Roku: Commercial Free Entertainment Parntered with Netflix

This might be a tiny bit off topic, but I have to post about it anyway: The Roku is...words fail me...legendary. This tiny bit of machinery delivers, at the one-time cost of $100, Netflix's on-demand videos and television shows to your television. Most of you know about Netflix. It's the service that will send you movies/tvshows, etc in the mail. You enter them into your cue and you pay a monthly fee to have two at a time out, or three at a time, etc. My husband and I have been big fans for a long time because you don't have to leave the house and you don't have to stand in front of a gigantic wall of videos and choose one. I can't tell you how stressful it was for me to go to Blockbuster. Cruising around the thousands of videos gave me vertigo...too many choices. Now, a video from our cue comes, we watch it, it goes back with no late fees ever. But this isn't about Netflix.

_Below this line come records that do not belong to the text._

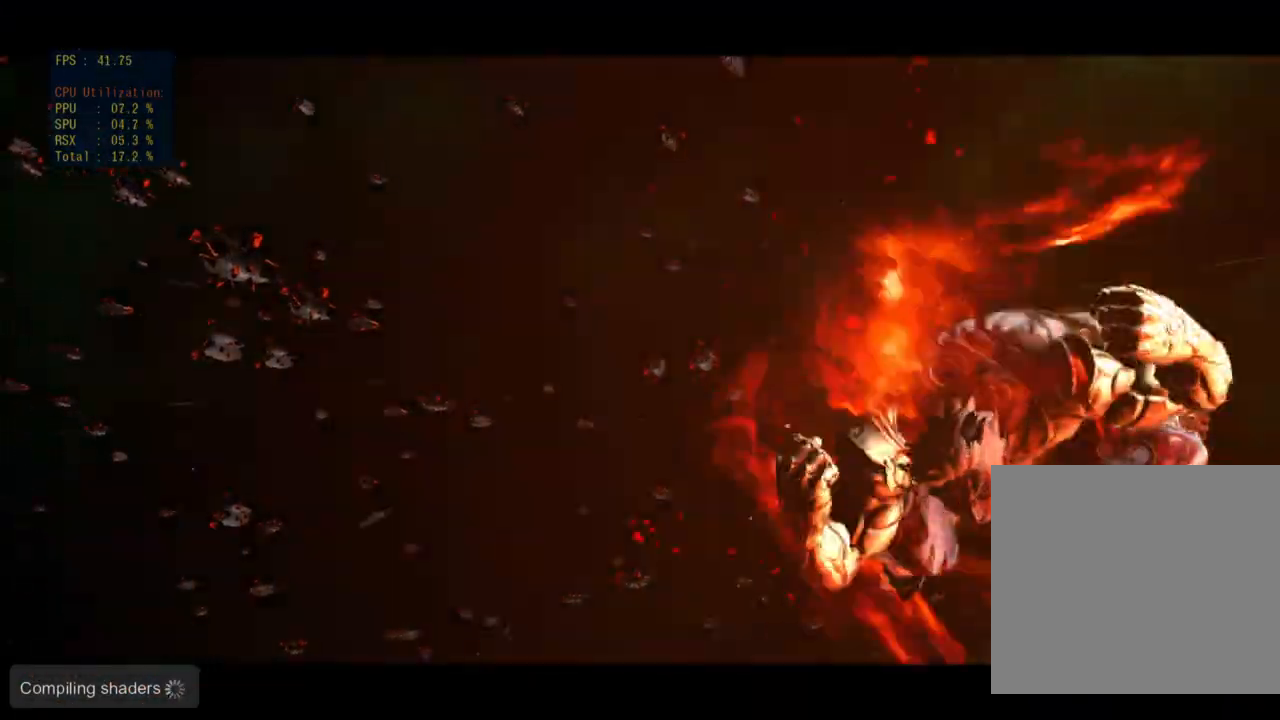
{"buttons": [], "left_stick": "center", "events": []}
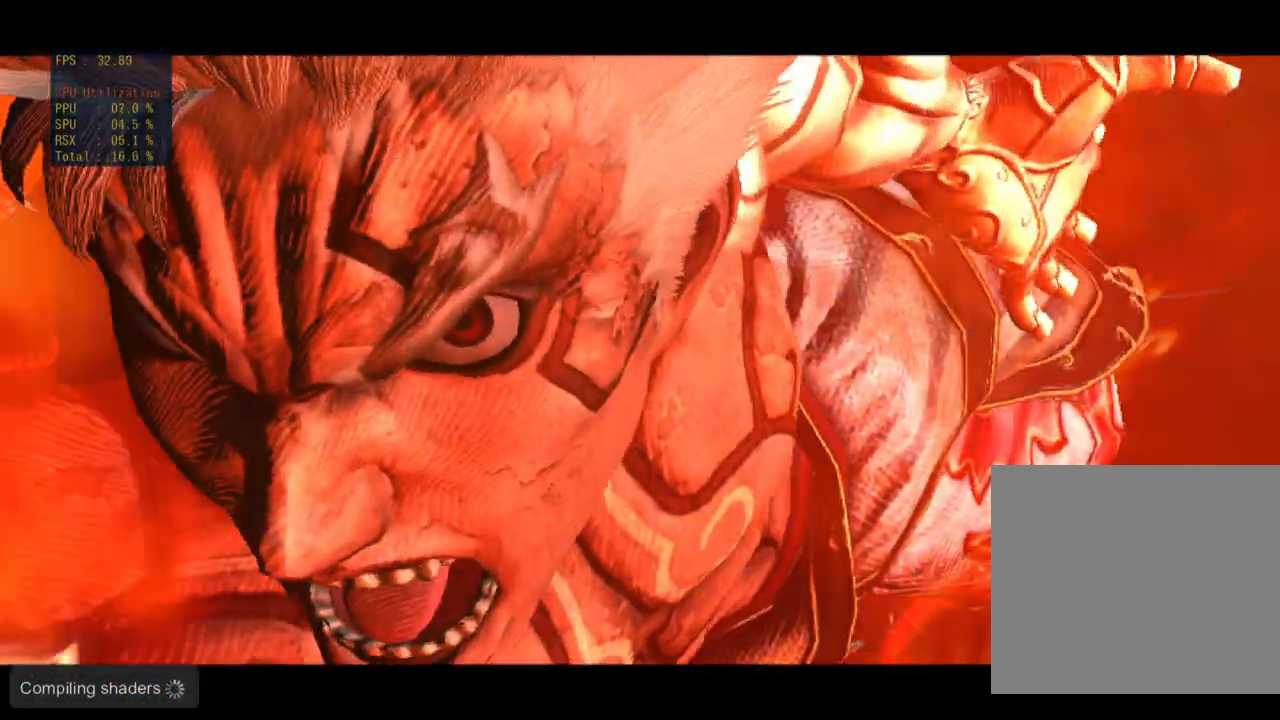
{"buttons": [], "left_stick": "center", "events": []}
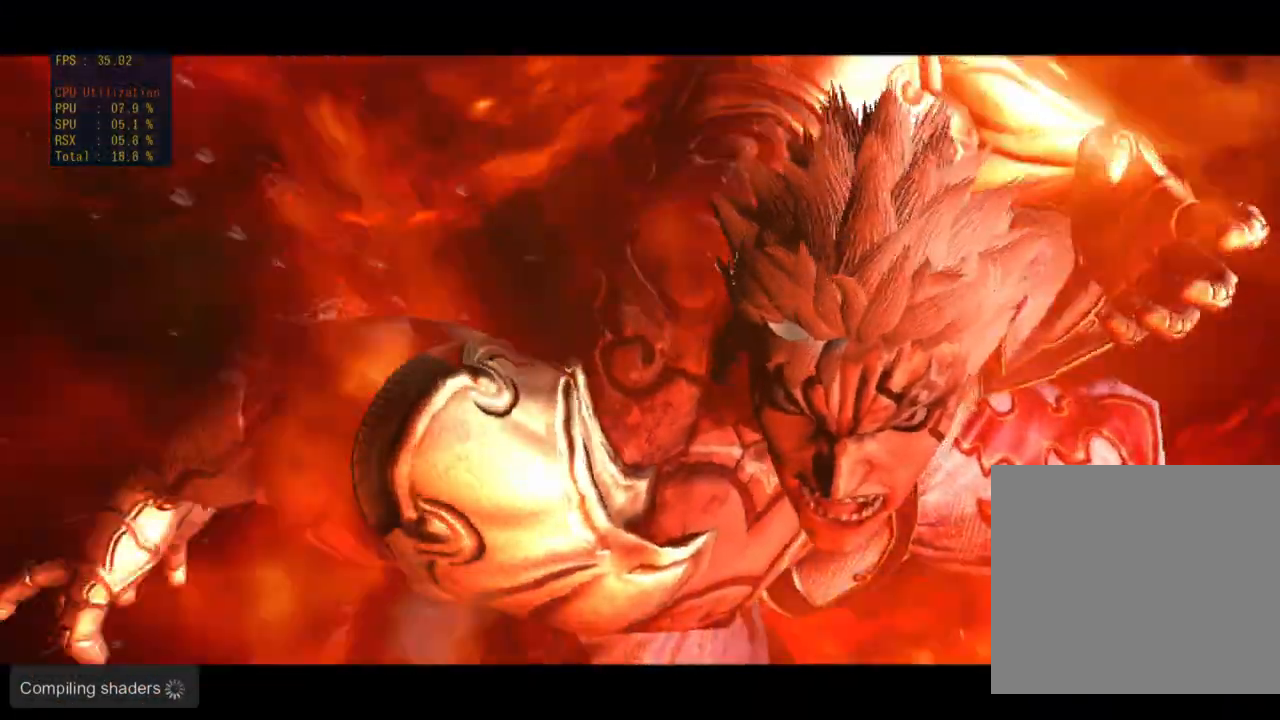
{"buttons": [], "left_stick": "center", "events": []}
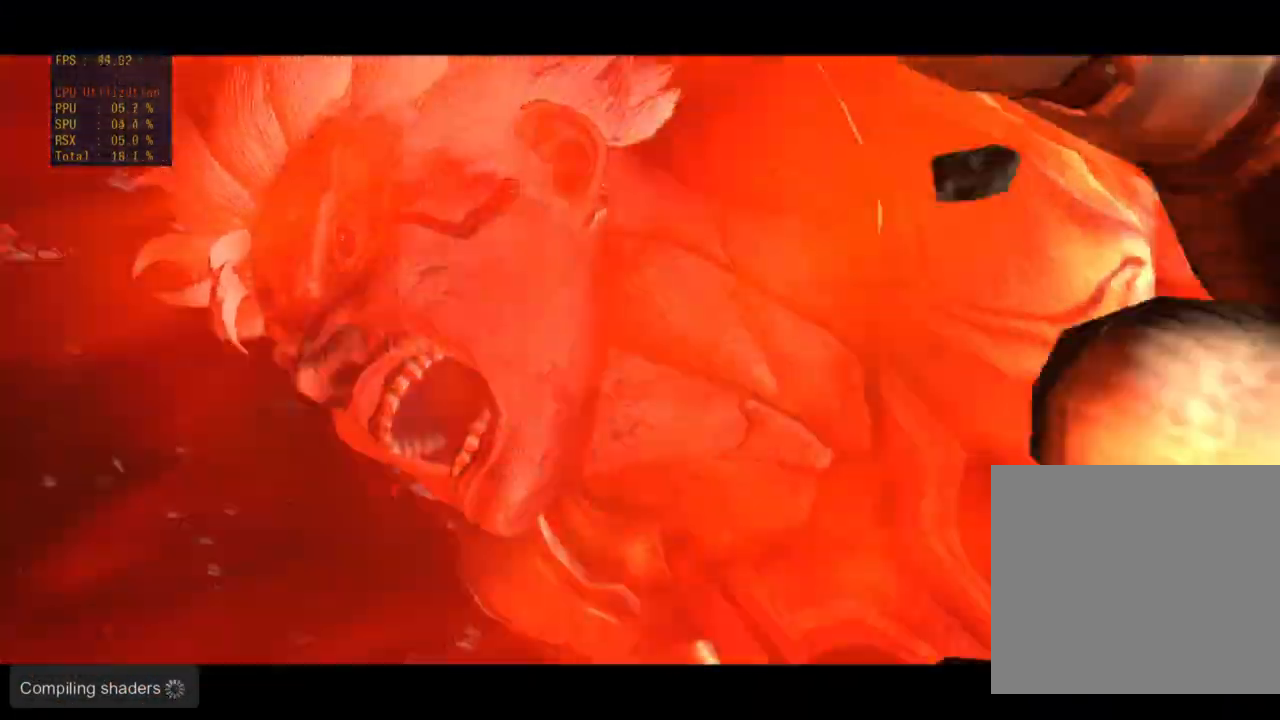
{"buttons": [], "left_stick": "center", "events": []}
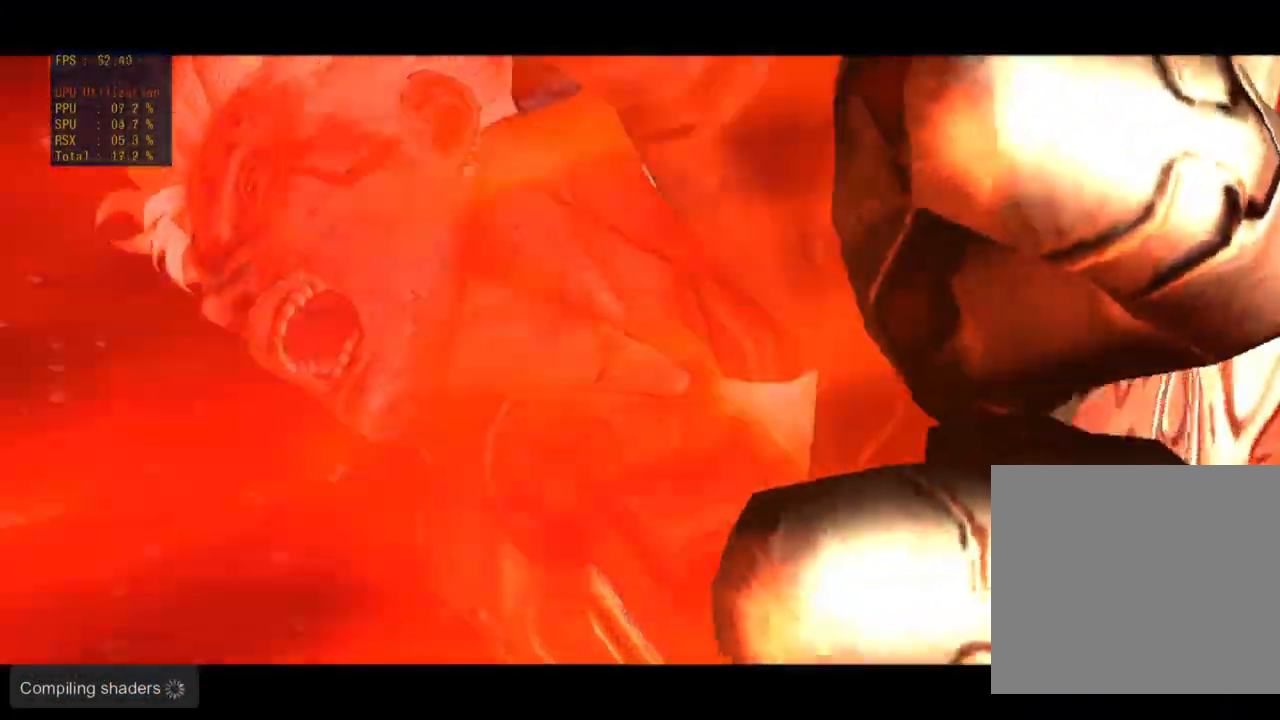
{"buttons": [], "left_stick": "center", "events": []}
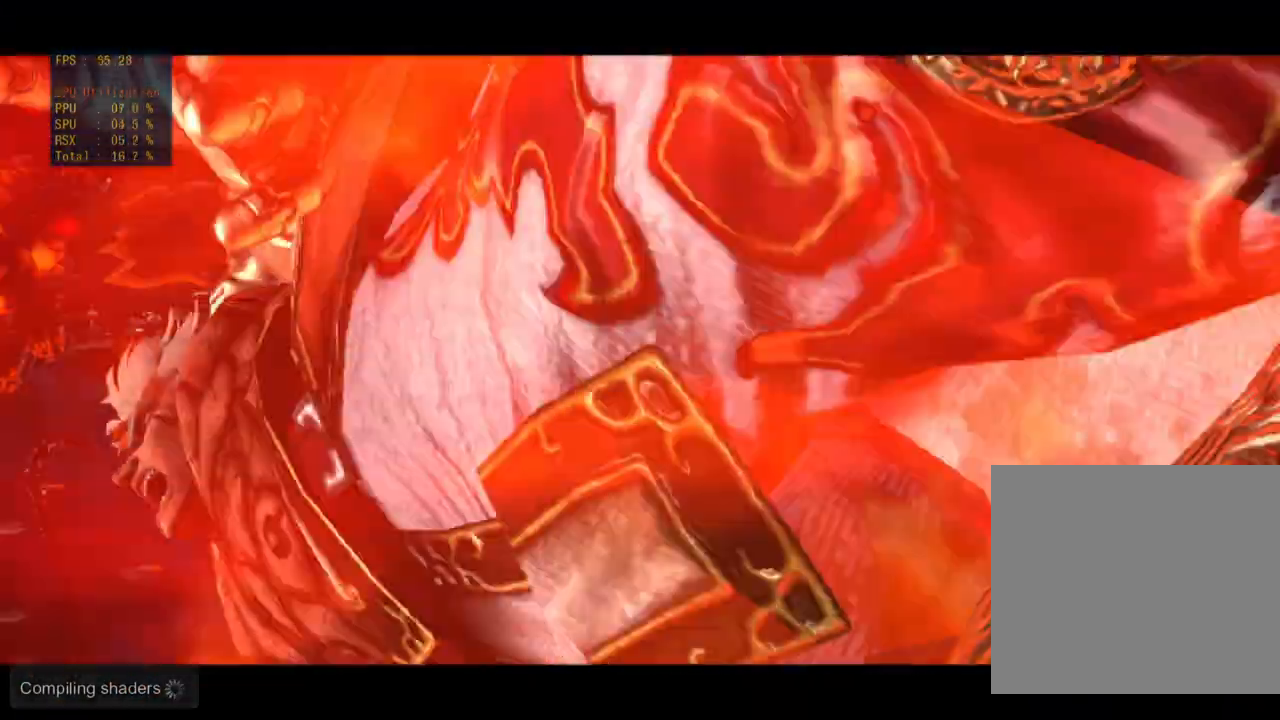
{"buttons": [], "left_stick": "center", "events": []}
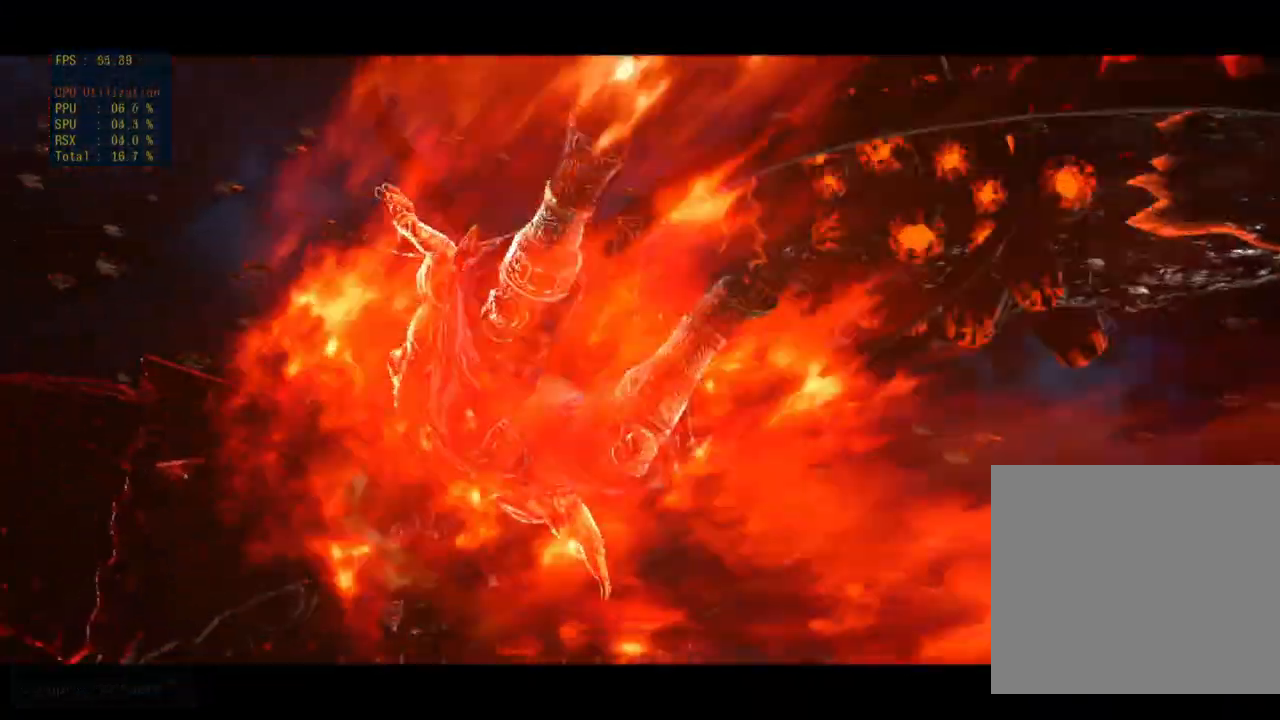
{"buttons": [], "left_stick": "center", "events": []}
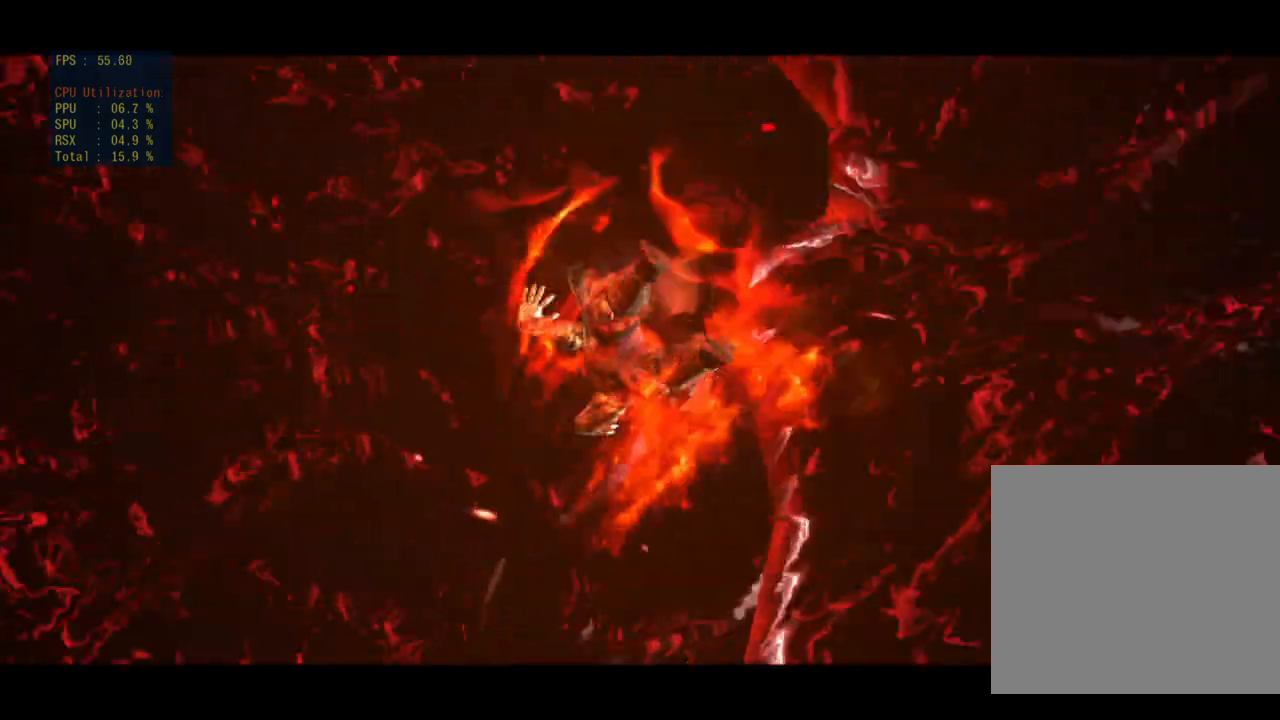
{"buttons": [], "left_stick": "center", "events": []}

Recently Netflix started offering online streaming content FREE that you watch instantly, using your computer. We tried a couple of times to watch things in our office, but our office chairs are just not comfortable enough for that, so we stopped using the service. Then, we learned about the Roku. This little device uses the wireless network in your house to connect to the internet and plugs directly into your television. It's kind of like a TiVo, but you don't pay a monthly fee, and you only see things that you have entered into your "instant viewing cue" on Netflix's web site.

Warning: It can be a vortex. We watched four solid hours of the first season of 30Rock...commercial free, and already paid for by our Netflix membership. We're in love. Why do I write about it here? Imagine how many fewer commercials your child/student would see if they only watched items that you approved, in your cue, for your family to watch?! They have plenty of kids' content and the parent is in control of what is viewed. The only thing questionable about it is how the heck you pronounce it: rock-you? row-coo?